Why do leaves change colour in autumn?

Every autumn we revel in the beauty of the fall colors. The mixture of red, purple, orange and yellow is the result of chemical processes that take place in the tree as the seasons change from summer to winter.

In the US, they call it leaf peeping, in Japan, momijigari. It's when people flock to parts of the country to see leaves change colour in autumn.

Think of leaves as being like little solar panels for trees. Just as solar cells use light to produce electric energy, leaves use light from the sun to produce food for trees. This process is known as photosynthesis, which means “to put together with light.” When light enters the leaf, a special part called a chloroplast (klo-ro-plast), uses the light to change carbon dioxide and water into breathable oxygen and a sugar called glucose. Inside the chloroplast is a chemical called chlorophyll. Chlorophyll is very important, because it is the chemical that allows photosynthesis to take place, and it gives leaves their green color.

When autumn comes and winter is on its way, you’ll notice that it doesn’t stay light outside nearly as long as it did during the summer. That means that the leaves don’t get as much light as they used to, and the amount of chlorophyll starts to decrease.

Remember, chlorophyll is what gives a leaf its green color, so as there is less chlorophyll, the leaves loose their strong green color.

There are always small amounts of other certain colors in every leaf, so when the green starts to fade, the other colors start to become visible.
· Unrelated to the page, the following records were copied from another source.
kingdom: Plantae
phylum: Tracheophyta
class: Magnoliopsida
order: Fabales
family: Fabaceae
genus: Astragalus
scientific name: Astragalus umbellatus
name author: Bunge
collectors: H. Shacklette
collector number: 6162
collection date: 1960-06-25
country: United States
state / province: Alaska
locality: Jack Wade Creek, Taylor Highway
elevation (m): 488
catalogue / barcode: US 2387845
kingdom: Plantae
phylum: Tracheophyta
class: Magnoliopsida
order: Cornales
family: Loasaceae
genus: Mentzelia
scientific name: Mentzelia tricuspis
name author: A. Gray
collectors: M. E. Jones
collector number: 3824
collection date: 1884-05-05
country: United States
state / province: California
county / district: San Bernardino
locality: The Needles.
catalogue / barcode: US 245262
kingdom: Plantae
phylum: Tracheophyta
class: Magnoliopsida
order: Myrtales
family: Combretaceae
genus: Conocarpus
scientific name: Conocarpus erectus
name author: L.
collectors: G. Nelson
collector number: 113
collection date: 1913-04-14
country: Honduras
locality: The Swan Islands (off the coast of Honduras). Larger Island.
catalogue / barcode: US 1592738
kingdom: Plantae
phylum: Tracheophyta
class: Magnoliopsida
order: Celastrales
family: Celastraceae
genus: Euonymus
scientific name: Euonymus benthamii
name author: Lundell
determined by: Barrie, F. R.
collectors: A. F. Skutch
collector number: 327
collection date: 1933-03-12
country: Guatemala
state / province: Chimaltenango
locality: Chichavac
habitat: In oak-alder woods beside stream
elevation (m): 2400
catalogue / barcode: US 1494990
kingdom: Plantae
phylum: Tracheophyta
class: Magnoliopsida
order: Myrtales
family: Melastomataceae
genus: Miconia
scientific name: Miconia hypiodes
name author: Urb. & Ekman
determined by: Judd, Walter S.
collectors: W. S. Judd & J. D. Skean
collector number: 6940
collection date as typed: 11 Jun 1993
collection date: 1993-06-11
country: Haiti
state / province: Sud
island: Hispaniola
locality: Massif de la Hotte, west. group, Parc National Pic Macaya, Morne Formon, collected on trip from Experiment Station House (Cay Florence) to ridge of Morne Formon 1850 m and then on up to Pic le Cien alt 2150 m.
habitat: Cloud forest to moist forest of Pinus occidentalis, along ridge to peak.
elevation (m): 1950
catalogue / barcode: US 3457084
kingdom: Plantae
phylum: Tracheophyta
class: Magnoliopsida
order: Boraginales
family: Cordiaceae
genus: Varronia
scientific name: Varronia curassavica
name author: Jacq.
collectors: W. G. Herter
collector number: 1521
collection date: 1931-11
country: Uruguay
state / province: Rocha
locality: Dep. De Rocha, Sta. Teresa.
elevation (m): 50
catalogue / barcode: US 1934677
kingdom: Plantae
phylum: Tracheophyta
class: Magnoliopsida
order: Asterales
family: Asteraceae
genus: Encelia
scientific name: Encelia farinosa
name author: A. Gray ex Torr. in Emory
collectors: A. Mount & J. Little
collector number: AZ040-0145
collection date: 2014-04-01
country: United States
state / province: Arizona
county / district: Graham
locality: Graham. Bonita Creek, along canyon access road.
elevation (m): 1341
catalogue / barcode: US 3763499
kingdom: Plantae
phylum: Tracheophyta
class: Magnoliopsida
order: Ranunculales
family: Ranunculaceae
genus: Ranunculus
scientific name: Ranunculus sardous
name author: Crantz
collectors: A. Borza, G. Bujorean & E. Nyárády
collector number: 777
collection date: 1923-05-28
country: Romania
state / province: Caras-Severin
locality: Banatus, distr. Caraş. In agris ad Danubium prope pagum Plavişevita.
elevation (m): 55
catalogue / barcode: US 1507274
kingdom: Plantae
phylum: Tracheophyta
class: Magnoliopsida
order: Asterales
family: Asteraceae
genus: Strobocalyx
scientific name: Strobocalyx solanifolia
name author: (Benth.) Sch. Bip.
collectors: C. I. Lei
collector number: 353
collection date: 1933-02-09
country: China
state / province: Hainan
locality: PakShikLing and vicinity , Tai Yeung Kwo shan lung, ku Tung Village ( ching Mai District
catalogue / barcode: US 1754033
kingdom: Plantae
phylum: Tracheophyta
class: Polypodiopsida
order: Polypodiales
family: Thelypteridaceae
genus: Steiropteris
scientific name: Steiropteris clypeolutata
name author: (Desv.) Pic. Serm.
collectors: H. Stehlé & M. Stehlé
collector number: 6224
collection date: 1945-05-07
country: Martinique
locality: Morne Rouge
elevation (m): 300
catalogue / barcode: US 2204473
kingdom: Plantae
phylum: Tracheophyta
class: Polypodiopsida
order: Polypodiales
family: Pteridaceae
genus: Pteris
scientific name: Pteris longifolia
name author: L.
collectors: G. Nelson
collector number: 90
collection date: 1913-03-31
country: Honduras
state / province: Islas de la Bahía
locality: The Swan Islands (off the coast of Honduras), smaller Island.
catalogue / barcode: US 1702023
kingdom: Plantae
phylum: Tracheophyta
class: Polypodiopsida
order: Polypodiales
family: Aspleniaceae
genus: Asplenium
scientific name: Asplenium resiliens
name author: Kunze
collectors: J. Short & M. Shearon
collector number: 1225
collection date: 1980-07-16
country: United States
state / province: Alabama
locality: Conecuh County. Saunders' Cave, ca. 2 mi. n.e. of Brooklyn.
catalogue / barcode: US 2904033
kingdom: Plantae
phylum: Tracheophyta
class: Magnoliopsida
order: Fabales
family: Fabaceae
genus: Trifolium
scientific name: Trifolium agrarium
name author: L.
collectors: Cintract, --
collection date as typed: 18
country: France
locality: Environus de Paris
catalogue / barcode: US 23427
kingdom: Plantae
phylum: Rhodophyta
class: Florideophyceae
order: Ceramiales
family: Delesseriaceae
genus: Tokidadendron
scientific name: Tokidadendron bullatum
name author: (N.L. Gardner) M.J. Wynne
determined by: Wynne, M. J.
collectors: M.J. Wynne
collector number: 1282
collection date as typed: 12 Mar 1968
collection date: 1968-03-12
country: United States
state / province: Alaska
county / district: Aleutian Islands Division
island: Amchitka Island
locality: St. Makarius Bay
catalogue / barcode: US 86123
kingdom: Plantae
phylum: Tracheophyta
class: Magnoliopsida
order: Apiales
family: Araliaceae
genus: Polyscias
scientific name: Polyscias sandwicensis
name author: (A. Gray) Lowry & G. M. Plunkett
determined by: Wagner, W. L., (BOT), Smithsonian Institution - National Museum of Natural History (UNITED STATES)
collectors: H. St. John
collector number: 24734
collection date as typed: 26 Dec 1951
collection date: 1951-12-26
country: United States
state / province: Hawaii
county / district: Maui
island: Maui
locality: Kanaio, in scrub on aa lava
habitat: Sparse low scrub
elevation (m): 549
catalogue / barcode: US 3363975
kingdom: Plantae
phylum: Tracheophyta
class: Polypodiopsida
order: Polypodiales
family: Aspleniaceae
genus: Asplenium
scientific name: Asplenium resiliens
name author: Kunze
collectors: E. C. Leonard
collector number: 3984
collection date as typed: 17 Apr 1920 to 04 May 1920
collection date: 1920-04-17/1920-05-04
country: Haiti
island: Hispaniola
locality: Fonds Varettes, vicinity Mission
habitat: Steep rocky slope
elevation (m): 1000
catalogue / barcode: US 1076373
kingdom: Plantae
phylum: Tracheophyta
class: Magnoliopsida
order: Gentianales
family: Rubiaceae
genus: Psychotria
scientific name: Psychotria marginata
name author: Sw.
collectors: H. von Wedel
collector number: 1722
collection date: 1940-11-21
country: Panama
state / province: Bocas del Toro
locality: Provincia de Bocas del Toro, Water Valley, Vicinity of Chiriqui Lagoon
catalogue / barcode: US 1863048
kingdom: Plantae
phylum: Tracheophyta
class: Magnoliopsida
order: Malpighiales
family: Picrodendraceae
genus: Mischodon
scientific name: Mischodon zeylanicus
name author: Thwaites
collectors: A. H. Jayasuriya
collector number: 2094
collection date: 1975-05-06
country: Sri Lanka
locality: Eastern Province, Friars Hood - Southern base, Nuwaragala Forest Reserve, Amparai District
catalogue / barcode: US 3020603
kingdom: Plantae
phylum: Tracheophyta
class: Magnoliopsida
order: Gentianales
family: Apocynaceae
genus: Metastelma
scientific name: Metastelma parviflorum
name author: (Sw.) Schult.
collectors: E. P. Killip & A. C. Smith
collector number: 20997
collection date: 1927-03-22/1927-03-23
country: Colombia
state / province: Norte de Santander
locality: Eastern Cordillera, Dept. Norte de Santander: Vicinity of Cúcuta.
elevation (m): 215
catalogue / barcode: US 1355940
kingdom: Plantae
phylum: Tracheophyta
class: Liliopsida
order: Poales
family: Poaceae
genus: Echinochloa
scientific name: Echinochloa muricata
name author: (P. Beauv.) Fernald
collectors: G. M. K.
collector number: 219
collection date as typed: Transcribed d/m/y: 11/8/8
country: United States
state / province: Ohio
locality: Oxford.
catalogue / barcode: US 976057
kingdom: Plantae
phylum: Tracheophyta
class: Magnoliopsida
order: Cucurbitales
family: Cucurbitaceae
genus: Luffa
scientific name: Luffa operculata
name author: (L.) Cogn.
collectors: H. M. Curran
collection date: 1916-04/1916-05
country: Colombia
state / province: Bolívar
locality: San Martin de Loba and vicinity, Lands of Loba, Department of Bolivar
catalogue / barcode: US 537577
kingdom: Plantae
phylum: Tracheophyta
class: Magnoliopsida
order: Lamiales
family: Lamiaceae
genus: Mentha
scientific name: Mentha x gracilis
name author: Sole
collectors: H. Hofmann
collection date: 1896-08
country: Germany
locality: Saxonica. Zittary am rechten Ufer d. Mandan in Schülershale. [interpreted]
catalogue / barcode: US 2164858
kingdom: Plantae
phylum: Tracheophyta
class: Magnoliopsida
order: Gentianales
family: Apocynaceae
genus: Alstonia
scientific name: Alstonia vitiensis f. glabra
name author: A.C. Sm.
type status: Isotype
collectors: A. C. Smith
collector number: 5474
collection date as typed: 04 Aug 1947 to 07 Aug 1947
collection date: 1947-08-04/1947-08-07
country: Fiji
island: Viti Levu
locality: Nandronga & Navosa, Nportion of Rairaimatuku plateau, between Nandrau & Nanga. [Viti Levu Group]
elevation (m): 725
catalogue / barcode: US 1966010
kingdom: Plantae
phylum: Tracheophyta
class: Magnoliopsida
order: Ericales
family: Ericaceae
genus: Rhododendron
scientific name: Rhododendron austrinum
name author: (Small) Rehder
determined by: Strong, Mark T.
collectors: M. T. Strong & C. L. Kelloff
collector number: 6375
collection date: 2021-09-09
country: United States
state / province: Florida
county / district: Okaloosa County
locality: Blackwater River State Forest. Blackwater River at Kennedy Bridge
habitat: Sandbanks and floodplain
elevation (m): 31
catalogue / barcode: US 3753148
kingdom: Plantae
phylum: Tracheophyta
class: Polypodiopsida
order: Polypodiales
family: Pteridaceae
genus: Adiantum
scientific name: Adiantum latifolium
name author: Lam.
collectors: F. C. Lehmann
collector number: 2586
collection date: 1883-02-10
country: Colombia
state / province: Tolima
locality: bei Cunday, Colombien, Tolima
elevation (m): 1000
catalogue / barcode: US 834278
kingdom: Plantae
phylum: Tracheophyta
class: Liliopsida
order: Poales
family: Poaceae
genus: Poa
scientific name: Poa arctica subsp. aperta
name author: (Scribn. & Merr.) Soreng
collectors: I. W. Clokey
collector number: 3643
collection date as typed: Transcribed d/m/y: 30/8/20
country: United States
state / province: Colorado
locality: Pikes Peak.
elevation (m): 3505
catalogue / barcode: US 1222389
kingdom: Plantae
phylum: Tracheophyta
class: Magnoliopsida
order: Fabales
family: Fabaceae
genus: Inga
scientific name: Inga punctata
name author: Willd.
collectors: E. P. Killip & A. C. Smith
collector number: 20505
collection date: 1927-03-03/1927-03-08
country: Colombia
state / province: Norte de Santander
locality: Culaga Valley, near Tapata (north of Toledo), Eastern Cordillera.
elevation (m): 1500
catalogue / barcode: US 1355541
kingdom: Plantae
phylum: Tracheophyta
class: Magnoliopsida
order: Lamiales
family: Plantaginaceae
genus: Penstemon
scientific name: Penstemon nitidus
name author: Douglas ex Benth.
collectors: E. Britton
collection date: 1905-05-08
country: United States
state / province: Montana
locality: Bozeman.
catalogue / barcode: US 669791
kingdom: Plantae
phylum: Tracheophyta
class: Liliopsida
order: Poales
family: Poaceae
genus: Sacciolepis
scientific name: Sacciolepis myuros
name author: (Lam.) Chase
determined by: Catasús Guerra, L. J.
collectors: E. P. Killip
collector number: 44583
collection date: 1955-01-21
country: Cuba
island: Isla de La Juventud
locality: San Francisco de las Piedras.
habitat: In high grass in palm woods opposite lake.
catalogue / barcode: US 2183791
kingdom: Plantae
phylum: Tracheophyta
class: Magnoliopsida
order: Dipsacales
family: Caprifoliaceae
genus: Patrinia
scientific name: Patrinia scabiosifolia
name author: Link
Some of the colors that might hide in leaves until fall are browns, yellows, and oranges (the color, not the fruit!). Colors like reds and purples are made by chemical reactions inside the leaf.

The types of colors are:

Brown: The leaf is dying or already dead.

Yellow and Orange - These colors are made by chemicals called carotenoids (keh-rot’n-oids’). These are always present in small amounts, but they become more visible when the green color starts to fade.

Red and Purple - These colors are made by chemicals called anthocyanins (an-tho-SI’ah-ninz). These are formed by chemical reactions that usually take place as the weather starts to change in the fall. Leftover food (glucose) in a leaf can also make a leaf look red.

All of these colors can combine to form even more colors. That is why you might see so many different colors on the trees in your yard, or even on a single tree.